→ TASK INPUT:
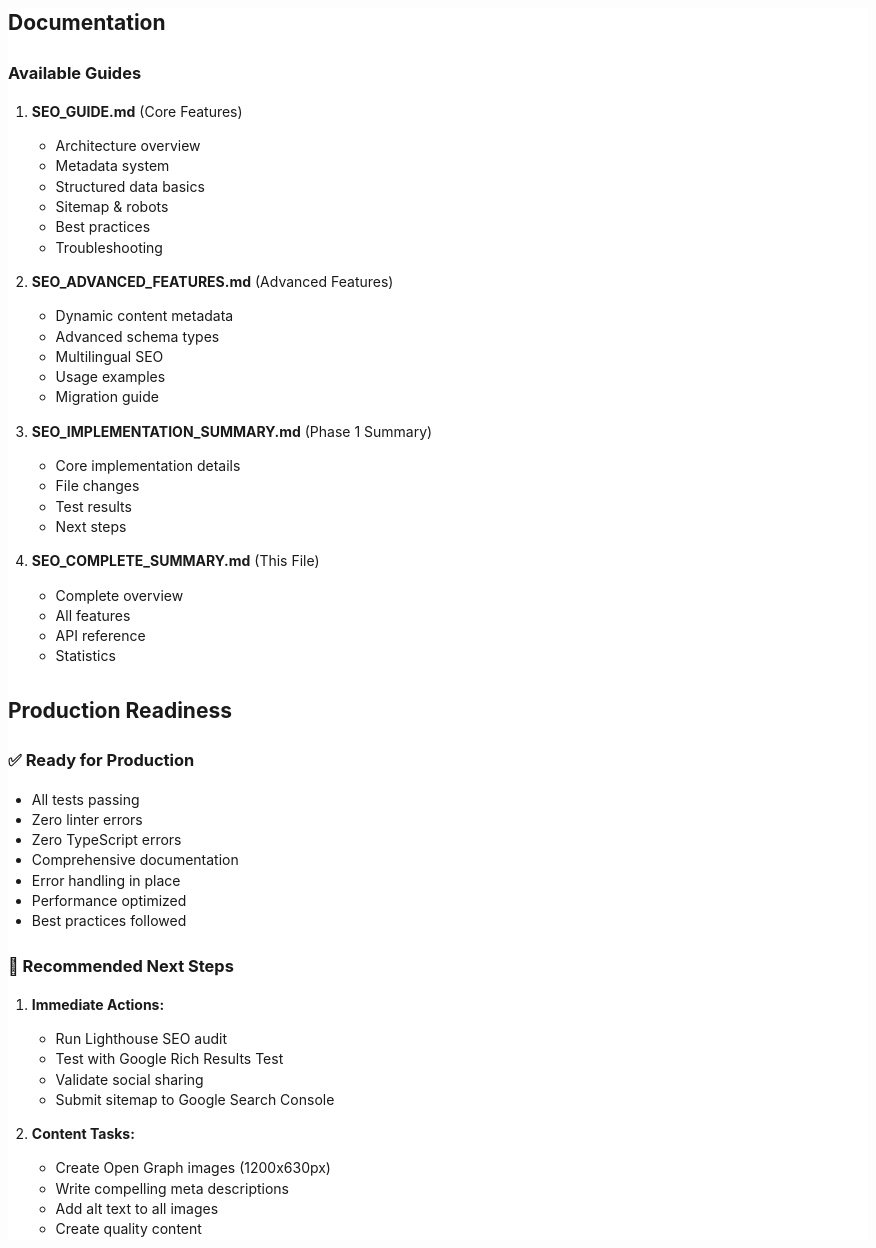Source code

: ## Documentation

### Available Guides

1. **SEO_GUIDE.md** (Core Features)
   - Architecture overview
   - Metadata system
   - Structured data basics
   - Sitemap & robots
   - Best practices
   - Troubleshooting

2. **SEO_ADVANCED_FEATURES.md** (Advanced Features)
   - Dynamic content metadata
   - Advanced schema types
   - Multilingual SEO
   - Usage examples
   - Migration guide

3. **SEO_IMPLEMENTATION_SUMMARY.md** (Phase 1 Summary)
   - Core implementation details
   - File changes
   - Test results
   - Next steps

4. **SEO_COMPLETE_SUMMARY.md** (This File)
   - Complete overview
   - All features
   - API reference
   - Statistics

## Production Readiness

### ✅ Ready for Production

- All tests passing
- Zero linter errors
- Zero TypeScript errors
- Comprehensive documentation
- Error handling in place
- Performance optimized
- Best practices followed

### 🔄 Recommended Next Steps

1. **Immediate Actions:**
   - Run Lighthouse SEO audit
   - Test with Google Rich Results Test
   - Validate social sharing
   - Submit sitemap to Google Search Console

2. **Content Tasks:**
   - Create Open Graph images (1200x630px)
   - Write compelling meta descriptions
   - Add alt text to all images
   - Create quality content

--

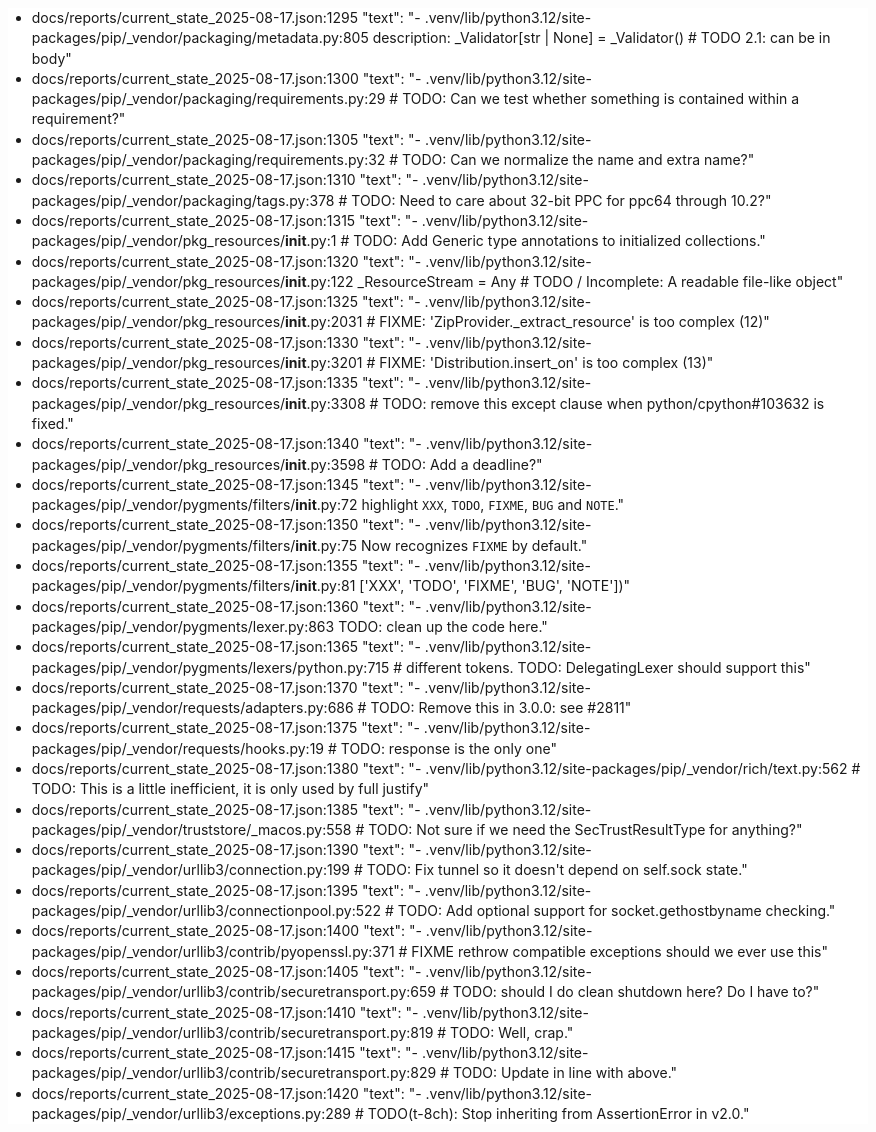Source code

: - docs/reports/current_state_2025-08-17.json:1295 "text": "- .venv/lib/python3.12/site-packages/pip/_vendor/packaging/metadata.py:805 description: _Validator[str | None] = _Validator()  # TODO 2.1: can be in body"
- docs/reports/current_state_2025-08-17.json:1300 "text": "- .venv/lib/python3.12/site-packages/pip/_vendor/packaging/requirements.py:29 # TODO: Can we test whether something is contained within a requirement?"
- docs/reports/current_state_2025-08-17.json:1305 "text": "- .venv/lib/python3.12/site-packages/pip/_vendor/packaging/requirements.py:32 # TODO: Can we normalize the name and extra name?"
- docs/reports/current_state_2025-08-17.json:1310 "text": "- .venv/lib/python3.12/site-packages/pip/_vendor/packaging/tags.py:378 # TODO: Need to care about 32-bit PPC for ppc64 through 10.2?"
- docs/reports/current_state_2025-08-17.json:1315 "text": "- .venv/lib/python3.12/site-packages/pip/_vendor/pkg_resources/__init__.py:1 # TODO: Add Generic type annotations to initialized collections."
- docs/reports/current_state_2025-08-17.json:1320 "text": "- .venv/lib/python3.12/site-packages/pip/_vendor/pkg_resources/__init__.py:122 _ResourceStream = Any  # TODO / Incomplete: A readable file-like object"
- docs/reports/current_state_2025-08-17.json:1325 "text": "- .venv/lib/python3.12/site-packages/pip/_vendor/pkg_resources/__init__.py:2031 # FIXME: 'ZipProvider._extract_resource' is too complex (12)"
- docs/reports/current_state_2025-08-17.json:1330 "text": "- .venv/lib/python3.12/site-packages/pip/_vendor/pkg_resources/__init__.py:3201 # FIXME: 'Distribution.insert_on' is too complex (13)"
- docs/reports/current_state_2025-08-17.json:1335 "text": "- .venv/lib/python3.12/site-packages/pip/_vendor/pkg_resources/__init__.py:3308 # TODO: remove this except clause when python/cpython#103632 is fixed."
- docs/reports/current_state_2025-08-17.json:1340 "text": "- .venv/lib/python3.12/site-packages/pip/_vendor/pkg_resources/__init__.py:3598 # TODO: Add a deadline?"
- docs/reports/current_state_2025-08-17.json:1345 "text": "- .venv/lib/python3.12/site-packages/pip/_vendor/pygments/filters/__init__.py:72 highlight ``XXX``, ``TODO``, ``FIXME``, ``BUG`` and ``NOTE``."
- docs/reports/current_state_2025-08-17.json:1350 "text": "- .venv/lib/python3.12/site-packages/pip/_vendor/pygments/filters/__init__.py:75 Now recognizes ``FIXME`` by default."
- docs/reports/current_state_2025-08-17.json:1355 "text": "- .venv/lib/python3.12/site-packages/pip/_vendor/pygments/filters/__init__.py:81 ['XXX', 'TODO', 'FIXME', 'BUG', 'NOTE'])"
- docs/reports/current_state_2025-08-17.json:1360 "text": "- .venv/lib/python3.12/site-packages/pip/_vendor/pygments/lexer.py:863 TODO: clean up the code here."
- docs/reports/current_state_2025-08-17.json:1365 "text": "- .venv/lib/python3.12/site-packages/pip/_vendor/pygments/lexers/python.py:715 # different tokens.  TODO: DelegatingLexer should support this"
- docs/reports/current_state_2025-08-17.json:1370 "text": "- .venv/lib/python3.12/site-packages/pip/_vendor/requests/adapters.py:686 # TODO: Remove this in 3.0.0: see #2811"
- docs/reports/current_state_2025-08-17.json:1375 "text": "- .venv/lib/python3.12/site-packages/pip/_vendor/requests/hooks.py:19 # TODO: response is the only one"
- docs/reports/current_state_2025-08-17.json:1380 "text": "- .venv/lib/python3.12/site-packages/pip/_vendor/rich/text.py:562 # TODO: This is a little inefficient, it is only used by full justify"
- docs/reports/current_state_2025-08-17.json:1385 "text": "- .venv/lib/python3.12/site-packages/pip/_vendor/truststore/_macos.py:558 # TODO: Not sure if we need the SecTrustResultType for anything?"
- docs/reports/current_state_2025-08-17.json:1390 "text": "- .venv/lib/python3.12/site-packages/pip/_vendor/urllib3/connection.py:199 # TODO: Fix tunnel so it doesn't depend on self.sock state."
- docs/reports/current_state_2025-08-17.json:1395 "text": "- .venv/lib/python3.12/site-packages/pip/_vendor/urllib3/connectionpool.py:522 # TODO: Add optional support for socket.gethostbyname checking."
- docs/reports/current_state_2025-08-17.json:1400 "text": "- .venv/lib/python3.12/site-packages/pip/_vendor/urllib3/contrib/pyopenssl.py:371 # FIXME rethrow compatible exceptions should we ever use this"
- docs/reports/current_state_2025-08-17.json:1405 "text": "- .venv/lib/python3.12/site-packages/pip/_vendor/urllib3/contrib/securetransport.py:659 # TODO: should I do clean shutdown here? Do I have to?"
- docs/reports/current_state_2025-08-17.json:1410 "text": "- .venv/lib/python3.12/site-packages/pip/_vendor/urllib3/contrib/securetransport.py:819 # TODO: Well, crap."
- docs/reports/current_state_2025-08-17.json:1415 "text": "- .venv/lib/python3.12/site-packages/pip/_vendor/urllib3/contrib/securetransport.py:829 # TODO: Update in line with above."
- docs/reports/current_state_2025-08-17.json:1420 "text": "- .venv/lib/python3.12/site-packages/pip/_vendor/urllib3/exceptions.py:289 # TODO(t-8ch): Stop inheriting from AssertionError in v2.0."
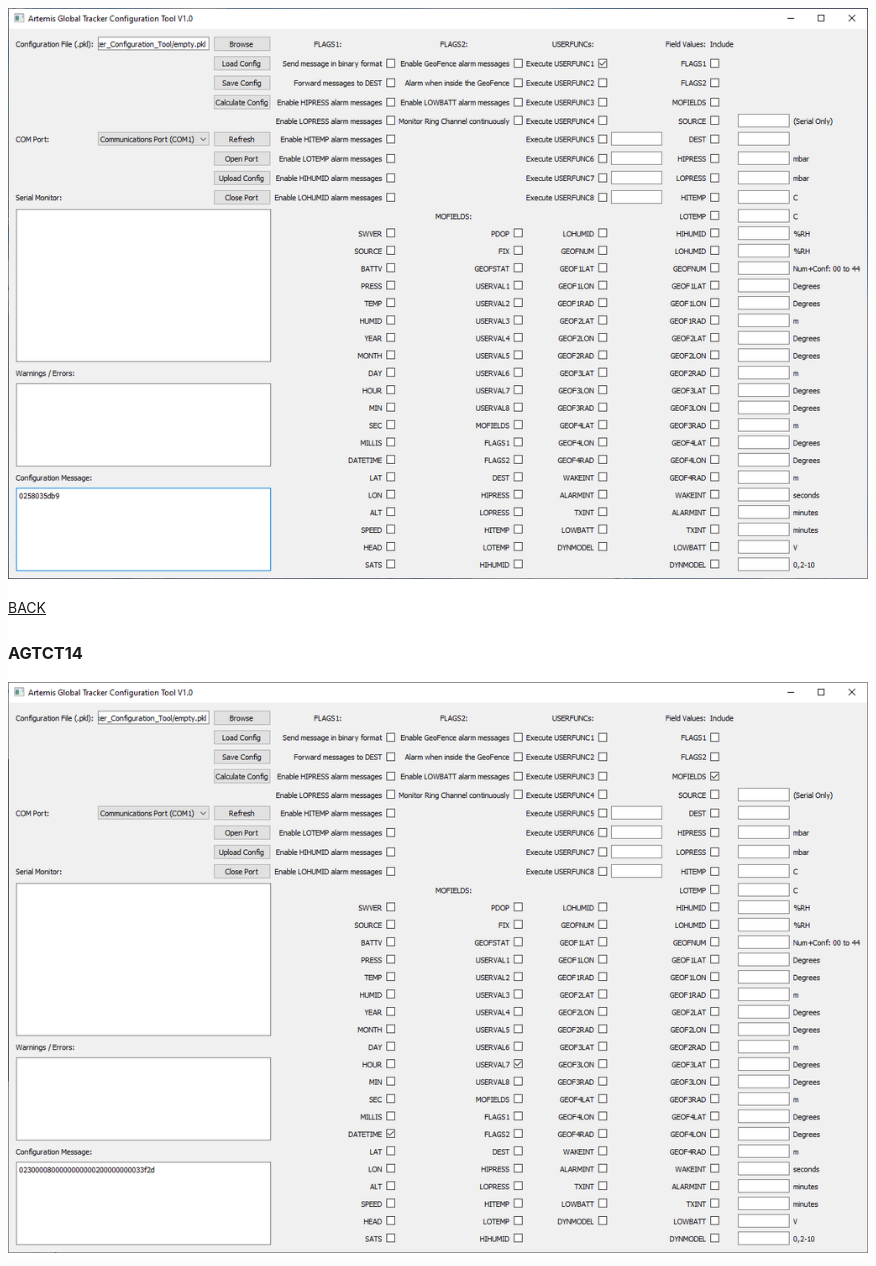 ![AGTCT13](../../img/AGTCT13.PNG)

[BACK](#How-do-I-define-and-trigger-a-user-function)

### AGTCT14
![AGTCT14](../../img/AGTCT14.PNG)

→ WHAT YOU WILL DO:
For this exercise, copy each line from the listing above that has the word "Zero".

→ SOLUTION TO THE EXERCISE:
- Zero linter errors
- Zero TypeScript errors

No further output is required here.